Estratto del documento:
::::

Piatti di primavera con le urtis

La frittata con le urtis

I piatti a base di urtis sono una tipica prelibatezza primaverile. Le urtis, come le chiamano in provincia di Lodi, non sono altro che le cime del luppolo selvatico che cresce lungo i corsi d’acqua tranquilli e le siepi di rubinia di cui è ricca la bassa padana, la campagna lodigiana in modo particolare. Assomigliano a sottilissimi asparagi, sono delicate e saporite, un tempo abbondanti nella stagione avanzata dalla fine di aprile alla metà di giugno.

Chi ancora non ha dimestichezza con questo frutto della natura può cominciare da una ricetta semplice come quella della frittata con le urtis, da servire fredda come antipasto.

Gli ingredienti per quattro persone sono: 500 gr. di urtis, 4 uova intere, parmigiano, sale e pepe q.b., 50 gr. di burro, 1 cucchiaio di lio extra vergine d’oliva, ½ cipolleta.

::::

Lavoro da svolgere: Ricopia dal testo sulle urtis il tratto che va da «Piatti di primavera» fino a «d’oliva, ½ cipolleta.». Gli elementi che seguono sono materiale a sé, distinto dal testo sulle urtis.

Dati estratti:
::::

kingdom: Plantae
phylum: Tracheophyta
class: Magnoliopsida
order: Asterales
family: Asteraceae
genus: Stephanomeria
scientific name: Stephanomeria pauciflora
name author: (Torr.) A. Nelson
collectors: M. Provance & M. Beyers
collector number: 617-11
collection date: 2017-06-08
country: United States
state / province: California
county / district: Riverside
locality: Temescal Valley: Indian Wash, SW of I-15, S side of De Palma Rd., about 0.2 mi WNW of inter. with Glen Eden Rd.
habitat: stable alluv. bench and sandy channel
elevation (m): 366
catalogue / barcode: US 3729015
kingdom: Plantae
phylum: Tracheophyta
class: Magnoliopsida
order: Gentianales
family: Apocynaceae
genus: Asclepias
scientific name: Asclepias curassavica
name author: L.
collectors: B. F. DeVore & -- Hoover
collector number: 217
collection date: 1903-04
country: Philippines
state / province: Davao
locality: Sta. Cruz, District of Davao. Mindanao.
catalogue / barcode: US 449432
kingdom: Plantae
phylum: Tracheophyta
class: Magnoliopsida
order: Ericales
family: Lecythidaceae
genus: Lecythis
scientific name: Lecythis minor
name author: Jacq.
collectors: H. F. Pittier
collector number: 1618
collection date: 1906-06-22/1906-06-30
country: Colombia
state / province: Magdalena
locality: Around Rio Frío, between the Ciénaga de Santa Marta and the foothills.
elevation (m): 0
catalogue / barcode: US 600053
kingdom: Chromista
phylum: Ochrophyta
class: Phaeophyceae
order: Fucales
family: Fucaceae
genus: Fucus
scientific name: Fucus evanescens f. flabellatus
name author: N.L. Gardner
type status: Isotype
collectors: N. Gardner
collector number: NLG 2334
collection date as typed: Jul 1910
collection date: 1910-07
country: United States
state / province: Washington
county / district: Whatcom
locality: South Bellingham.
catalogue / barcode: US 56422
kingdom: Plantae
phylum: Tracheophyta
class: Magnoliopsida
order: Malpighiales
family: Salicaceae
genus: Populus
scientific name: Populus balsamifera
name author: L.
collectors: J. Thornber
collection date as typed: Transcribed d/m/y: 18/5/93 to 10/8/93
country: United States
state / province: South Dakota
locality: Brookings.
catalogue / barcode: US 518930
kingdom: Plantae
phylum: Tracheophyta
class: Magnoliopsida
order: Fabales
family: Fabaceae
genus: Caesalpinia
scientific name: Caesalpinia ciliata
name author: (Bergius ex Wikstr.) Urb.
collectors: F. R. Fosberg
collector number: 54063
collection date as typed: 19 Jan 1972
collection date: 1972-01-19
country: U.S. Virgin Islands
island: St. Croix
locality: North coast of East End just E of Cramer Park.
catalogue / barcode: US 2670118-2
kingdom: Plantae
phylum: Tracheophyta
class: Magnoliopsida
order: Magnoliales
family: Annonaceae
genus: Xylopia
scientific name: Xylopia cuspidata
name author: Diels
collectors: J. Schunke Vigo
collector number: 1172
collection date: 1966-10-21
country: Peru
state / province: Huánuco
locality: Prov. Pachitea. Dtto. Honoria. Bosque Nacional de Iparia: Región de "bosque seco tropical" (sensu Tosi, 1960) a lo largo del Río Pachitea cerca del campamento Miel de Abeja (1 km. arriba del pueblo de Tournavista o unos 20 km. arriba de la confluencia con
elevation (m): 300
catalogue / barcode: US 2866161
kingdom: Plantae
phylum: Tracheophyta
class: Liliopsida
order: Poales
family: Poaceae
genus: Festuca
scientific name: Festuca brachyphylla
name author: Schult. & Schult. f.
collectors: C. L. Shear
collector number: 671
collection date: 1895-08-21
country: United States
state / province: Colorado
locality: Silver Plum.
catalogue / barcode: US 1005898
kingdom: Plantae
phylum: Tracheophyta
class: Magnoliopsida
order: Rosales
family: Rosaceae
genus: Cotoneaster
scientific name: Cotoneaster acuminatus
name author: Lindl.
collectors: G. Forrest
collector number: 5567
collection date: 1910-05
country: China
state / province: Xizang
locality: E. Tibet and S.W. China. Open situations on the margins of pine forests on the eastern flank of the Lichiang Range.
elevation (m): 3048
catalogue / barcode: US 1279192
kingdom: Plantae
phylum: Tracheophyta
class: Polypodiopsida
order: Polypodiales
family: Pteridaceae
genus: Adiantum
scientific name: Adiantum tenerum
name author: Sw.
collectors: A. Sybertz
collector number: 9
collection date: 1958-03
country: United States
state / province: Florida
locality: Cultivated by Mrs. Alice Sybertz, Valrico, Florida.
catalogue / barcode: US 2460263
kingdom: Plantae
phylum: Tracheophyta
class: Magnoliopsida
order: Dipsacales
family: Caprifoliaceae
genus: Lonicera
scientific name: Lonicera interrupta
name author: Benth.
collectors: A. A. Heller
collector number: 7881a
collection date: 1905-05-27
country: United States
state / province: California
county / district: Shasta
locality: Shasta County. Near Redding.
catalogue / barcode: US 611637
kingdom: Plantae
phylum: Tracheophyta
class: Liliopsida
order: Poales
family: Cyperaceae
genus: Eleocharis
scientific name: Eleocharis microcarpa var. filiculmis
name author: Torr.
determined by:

::::

Risposta finale:
Piatti di primavera con le urtis

La frittata con le urtis

I piatti a base di urtis sono una tipica prelibatezza primaverile. Le urtis, come le chiamano in provincia di Lodi, non sono altro che le cime del luppolo selvatico che cresce lungo i corsi d’acqua tranquilli e le siepi di rubinia di cui è ricca la bassa padana, la campagna lodigiana in modo particolare. Assomigliano a sottilissimi asparagi, sono delicate e saporite, un tempo abbondanti nella stagione avanzata dalla fine di aprile alla metà di giugno.

Chi ancora non ha dimestichezza con questo frutto della natura può cominciare da una ricetta semplice come quella della frittata con le urtis, da servire fredda come antipasto.

Gli ingredienti per quattro persone sono: 500 gr. di urtis, 4 uova intere, parmigiano, sale e pepe q.b., 50 gr. di burro, 1 cucchiaio di lio extra vergine d’oliva, ½ cipolleta.